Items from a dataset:
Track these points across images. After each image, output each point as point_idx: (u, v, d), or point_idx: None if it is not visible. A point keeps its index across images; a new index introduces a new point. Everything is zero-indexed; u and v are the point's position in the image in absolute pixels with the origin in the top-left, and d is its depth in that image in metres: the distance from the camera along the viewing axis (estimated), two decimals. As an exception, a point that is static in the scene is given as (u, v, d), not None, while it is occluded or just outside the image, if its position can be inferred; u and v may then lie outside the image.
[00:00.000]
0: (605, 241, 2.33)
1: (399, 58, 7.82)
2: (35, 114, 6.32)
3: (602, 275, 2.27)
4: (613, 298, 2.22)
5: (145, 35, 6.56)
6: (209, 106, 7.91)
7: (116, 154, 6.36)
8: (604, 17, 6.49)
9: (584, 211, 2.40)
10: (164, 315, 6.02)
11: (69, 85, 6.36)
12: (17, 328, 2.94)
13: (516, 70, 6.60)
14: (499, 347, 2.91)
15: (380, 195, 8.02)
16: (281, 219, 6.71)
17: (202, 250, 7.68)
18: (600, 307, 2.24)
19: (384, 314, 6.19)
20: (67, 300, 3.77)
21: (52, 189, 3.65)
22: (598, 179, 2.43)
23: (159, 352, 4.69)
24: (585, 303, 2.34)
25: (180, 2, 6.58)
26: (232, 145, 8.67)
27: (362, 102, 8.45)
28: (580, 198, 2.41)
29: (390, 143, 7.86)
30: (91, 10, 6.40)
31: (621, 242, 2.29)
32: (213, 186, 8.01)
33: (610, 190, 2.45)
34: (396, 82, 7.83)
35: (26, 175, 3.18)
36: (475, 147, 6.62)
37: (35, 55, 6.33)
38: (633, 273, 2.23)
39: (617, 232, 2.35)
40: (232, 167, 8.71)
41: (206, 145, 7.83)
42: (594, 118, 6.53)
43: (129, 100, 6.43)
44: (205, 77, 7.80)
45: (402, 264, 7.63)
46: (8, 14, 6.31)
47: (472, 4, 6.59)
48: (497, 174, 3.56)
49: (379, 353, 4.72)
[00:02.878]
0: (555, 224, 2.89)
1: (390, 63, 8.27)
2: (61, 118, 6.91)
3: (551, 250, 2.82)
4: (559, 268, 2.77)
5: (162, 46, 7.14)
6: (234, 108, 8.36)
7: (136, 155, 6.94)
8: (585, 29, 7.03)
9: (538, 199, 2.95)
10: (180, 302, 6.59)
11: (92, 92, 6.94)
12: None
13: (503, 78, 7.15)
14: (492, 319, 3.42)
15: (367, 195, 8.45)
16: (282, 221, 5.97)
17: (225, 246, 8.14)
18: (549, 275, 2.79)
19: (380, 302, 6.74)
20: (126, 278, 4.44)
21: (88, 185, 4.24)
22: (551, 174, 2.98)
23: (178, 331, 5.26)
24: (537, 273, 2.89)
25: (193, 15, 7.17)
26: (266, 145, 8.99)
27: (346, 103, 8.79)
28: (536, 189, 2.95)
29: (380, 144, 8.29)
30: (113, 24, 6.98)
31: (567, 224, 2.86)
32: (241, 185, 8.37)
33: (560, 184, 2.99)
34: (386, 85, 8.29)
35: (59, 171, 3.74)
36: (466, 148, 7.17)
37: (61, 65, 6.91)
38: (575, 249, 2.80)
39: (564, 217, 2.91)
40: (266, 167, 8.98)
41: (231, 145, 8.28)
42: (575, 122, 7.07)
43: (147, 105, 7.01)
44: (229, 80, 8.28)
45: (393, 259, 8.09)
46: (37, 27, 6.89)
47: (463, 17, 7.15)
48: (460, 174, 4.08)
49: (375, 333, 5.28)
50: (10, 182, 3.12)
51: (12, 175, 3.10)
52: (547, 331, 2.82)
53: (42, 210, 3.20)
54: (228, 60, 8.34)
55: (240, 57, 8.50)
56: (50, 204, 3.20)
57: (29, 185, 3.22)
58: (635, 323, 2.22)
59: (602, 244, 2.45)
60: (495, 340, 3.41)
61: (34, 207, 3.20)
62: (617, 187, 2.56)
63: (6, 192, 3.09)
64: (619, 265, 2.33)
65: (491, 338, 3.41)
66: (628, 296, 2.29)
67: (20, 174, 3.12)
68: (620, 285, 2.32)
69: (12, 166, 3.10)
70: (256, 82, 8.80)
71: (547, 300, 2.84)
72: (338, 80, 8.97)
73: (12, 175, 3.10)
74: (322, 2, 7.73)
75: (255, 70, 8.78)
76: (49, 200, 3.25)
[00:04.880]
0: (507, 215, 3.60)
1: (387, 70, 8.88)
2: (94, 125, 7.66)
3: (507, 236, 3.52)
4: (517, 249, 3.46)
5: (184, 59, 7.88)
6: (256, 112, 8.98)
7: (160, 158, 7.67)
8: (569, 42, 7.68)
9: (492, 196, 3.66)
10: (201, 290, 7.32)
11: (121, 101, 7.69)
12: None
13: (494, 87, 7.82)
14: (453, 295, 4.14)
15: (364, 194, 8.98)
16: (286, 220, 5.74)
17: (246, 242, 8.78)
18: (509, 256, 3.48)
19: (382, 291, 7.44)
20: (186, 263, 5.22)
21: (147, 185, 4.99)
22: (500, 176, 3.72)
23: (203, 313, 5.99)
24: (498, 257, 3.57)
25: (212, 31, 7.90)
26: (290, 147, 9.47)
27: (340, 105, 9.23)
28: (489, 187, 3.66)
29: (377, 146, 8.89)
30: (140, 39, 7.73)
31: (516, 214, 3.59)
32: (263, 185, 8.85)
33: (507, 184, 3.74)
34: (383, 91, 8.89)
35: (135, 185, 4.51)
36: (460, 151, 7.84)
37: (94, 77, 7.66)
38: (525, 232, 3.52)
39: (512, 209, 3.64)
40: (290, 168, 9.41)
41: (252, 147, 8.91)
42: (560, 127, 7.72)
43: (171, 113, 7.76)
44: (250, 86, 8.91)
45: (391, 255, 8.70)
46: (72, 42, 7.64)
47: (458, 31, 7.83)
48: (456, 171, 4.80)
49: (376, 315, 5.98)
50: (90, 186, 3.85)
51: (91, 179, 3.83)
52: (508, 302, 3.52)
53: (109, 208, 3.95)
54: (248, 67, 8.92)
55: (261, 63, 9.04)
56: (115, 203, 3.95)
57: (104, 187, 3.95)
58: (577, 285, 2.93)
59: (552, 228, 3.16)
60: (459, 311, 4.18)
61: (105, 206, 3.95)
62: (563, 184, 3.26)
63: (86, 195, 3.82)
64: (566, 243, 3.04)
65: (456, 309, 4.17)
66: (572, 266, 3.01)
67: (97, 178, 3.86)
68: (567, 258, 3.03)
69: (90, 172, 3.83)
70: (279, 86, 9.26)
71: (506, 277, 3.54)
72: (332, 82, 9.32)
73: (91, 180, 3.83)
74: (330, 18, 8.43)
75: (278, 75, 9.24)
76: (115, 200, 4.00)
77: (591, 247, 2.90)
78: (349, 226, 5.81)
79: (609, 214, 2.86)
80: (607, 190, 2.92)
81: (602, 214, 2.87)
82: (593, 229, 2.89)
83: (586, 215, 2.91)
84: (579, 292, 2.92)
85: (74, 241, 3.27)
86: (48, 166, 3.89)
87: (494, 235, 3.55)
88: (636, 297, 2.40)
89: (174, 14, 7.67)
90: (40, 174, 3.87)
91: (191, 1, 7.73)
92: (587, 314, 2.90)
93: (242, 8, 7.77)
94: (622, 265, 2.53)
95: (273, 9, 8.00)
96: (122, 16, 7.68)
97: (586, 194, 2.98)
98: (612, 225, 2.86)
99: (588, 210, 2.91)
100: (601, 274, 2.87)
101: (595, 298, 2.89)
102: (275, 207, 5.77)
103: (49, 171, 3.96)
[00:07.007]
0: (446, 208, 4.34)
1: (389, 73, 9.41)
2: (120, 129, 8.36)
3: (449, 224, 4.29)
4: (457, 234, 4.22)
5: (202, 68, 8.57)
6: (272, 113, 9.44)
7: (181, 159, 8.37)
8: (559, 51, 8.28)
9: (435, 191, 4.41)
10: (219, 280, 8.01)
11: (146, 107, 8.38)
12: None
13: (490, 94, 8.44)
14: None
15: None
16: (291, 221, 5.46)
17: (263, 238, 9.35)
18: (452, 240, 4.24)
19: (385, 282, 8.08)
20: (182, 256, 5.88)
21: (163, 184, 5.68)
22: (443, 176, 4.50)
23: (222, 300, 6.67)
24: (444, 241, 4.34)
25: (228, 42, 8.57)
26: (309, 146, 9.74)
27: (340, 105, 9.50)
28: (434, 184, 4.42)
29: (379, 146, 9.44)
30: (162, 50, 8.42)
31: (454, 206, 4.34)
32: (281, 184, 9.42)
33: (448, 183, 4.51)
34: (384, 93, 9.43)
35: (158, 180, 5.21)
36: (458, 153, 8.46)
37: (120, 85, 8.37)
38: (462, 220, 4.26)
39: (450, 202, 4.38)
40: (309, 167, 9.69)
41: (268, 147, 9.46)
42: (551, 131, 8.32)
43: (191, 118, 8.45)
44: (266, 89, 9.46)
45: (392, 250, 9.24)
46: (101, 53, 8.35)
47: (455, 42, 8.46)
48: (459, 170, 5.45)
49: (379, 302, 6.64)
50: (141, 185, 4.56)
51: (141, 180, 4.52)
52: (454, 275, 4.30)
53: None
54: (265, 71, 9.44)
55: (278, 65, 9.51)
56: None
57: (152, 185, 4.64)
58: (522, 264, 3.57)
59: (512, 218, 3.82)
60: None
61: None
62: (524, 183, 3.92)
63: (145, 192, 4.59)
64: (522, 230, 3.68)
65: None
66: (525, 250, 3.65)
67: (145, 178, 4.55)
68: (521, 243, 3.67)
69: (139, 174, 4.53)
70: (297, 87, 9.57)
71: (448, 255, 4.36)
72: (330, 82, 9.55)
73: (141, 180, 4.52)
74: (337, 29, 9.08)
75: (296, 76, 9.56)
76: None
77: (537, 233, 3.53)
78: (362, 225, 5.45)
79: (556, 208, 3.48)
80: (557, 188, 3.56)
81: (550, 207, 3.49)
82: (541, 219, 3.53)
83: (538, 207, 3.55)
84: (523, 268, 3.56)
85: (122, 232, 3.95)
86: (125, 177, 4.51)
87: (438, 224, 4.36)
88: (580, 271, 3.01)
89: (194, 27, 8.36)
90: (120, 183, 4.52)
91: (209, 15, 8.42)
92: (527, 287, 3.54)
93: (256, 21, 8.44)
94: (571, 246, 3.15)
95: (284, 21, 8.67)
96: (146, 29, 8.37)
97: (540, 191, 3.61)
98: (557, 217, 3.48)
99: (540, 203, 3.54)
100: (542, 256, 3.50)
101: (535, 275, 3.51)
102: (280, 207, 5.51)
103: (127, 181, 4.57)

---

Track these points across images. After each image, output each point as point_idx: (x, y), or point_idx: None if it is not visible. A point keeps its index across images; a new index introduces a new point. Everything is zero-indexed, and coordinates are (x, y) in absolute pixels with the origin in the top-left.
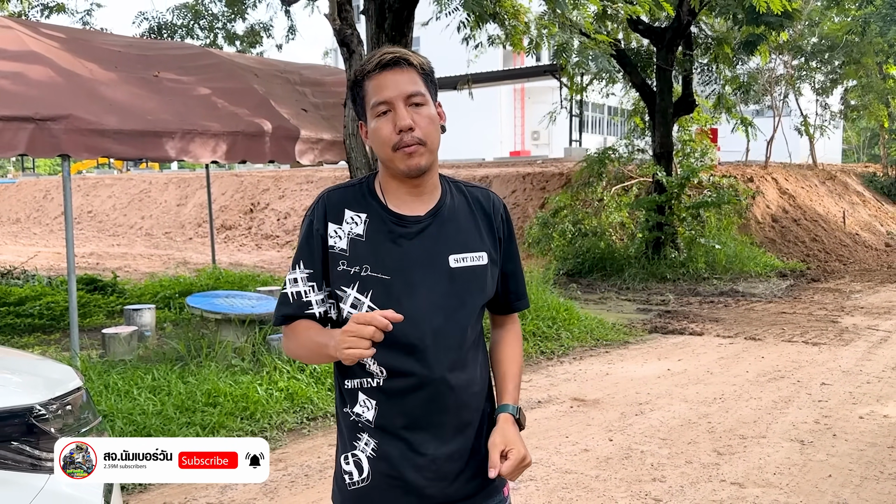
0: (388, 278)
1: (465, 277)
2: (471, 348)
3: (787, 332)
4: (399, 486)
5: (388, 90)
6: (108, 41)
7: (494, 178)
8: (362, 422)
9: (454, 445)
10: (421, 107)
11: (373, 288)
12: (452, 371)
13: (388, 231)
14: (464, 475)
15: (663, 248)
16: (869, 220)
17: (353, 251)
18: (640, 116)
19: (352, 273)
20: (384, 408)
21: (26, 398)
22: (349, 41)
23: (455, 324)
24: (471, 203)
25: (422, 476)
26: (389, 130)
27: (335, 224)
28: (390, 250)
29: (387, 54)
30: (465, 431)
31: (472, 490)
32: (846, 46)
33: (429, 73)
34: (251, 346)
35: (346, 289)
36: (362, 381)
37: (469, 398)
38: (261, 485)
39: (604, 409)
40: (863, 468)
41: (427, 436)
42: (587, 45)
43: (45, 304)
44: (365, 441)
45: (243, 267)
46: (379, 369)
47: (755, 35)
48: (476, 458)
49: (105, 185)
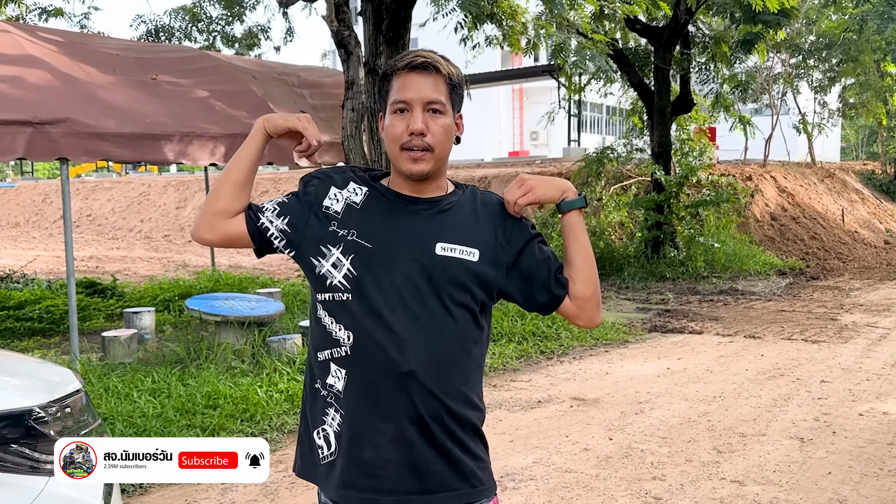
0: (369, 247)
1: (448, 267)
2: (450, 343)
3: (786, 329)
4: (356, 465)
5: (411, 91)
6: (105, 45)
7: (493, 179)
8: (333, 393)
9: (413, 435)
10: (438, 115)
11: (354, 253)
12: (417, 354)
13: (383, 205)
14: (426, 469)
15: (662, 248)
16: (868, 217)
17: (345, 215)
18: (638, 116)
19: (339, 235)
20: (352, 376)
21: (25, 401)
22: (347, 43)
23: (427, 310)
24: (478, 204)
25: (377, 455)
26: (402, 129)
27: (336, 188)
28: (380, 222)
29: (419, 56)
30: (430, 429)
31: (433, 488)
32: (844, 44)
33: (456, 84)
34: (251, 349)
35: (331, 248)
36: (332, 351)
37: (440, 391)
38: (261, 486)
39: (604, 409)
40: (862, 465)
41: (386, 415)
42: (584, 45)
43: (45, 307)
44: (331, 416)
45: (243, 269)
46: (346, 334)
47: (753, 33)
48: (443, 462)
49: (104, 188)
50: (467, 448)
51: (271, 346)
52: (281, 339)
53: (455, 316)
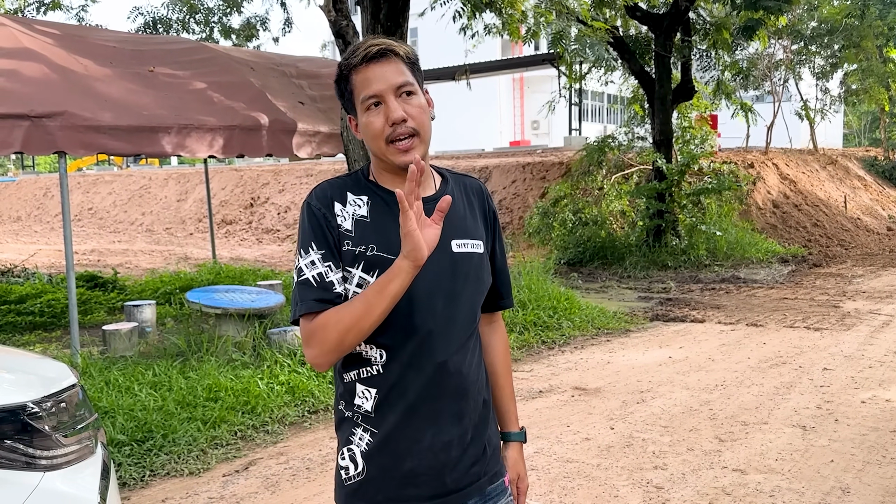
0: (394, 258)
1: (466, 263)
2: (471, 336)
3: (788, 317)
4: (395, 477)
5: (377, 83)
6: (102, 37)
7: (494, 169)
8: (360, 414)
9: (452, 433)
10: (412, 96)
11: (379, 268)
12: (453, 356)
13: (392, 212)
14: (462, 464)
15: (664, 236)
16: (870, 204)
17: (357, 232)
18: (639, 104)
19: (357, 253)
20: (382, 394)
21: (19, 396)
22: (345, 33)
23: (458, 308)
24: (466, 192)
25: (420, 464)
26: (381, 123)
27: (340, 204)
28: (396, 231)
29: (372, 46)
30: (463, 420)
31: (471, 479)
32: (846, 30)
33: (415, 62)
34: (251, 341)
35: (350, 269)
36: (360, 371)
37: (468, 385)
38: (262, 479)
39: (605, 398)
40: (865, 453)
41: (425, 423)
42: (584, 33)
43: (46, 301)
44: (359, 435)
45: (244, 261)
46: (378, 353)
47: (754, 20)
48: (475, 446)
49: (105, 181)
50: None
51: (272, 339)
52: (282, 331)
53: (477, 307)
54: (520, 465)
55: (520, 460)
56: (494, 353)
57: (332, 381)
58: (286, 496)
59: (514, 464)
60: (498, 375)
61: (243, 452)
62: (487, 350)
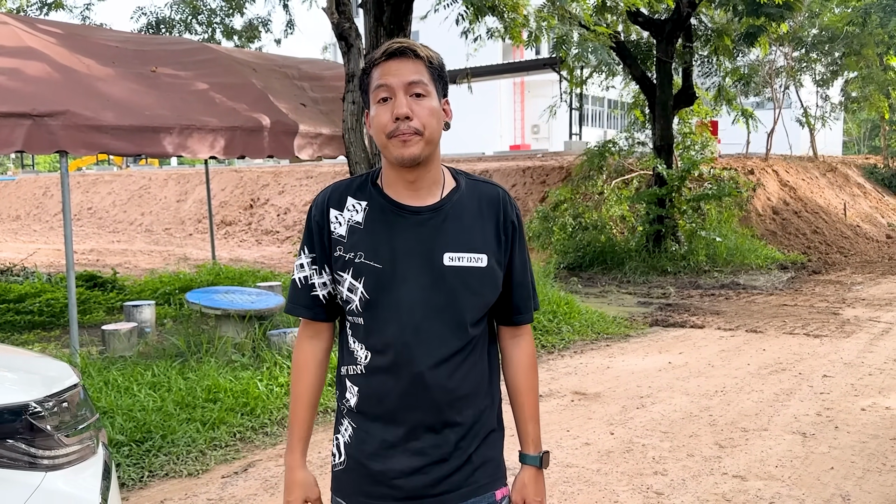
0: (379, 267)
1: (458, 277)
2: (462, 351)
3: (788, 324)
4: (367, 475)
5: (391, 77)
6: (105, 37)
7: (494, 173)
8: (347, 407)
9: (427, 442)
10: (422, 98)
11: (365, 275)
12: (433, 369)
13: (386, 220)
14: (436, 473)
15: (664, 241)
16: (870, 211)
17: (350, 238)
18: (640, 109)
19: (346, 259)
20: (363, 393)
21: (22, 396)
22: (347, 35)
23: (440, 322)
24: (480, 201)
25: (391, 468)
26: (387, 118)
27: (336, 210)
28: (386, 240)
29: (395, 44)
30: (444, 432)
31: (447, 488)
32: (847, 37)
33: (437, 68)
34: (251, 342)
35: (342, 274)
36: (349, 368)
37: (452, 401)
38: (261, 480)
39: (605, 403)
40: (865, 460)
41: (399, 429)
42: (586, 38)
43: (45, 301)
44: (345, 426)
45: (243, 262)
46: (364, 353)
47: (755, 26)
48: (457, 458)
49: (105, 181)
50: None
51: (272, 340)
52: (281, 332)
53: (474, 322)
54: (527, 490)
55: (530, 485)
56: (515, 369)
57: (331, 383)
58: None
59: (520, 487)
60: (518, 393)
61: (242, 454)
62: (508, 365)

Work required
Take the lines above from the one containing "12: (452, 371)" down to the one containing "48: (476, 458)", and transcribe them exactly, both ends included.

Solution to the problem
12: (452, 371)
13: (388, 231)
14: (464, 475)
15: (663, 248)
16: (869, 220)
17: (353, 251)
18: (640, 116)
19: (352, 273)
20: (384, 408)
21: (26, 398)
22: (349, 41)
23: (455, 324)
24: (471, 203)
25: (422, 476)
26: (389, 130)
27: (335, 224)
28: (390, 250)
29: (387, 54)
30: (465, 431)
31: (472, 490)
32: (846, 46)
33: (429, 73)
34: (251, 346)
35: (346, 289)
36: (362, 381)
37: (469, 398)
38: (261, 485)
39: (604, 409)
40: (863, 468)
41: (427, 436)
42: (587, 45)
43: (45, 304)
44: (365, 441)
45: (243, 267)
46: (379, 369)
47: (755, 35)
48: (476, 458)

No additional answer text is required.